▸ **Exercise directions**: Rewrite the material from its start through the line containing "Approximately how many times larger is the value at Хлеб", replacing "chart" with "graph" and leaving everything else unchanged.

▸ **Supplied data**:

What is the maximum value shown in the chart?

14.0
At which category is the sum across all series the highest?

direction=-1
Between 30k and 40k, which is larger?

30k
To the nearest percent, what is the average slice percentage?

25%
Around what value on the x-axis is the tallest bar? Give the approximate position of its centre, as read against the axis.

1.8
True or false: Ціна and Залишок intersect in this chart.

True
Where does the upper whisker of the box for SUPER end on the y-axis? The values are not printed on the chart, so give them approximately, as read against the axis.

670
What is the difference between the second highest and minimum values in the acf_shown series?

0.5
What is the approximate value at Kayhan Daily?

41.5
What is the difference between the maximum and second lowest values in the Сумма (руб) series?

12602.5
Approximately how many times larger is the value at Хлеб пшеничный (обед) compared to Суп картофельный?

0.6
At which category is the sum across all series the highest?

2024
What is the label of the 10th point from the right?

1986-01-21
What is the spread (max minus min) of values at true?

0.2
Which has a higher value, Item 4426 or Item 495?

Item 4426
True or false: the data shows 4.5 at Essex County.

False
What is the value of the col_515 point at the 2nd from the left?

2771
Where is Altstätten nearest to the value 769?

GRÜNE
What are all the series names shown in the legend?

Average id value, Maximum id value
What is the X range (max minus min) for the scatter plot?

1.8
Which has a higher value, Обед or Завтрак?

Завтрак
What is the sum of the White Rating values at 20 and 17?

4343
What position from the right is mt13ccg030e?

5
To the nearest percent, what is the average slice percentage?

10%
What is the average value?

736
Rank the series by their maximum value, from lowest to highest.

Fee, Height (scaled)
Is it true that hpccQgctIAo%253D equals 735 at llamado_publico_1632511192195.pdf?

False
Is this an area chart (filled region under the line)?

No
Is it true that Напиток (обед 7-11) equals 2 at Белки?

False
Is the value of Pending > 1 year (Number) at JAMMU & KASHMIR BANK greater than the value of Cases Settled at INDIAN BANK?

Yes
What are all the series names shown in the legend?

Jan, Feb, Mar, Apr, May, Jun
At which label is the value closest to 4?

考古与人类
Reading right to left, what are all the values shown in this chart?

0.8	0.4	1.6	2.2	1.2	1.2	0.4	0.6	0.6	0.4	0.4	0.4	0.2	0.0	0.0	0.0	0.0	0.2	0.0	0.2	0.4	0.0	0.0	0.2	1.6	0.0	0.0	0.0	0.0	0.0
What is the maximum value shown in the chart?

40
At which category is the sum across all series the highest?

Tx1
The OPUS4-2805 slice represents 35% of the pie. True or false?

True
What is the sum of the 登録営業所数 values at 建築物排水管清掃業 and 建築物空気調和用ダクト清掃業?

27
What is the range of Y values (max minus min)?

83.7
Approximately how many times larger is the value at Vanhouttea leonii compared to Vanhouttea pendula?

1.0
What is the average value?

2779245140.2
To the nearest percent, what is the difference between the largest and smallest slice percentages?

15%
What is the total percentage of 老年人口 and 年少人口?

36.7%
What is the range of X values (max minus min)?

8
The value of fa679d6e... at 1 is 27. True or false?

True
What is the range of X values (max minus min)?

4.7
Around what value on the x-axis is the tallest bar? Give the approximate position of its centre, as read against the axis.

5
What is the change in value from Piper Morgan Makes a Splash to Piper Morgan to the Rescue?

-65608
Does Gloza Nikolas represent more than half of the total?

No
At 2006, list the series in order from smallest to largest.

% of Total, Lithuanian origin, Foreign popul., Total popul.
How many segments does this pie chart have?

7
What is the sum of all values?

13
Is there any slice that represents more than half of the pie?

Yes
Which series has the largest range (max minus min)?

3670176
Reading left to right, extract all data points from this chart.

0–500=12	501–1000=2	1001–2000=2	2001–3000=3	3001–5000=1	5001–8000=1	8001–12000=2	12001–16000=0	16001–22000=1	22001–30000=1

▸ **Solved problem**:
What is the maximum value shown in the graph?

14.0
At which category is the sum across all series the highest?

direction=-1
Between 30k and 40k, which is larger?

30k
To the nearest percent, what is the average slice percentage?

25%
Around what value on the x-axis is the tallest bar? Give the approximate position of its centre, as read against the axis.

1.8
True or false: Ціна and Залишок intersect in this graph.

True
Where does the upper whisker of the box for SUPER end on the y-axis? The values are not printed on the graph, so give them approximately, as read against the axis.

670
What is the difference between the second highest and minimum values in the acf_shown series?

0.5
What is the approximate value at Kayhan Daily?

41.5
What is the difference between the maximum and second lowest values in the Сумма (руб) series?

12602.5
Approximately how many times larger is the value at Хлеб пшеничный (обед) compared to Суп картофельный?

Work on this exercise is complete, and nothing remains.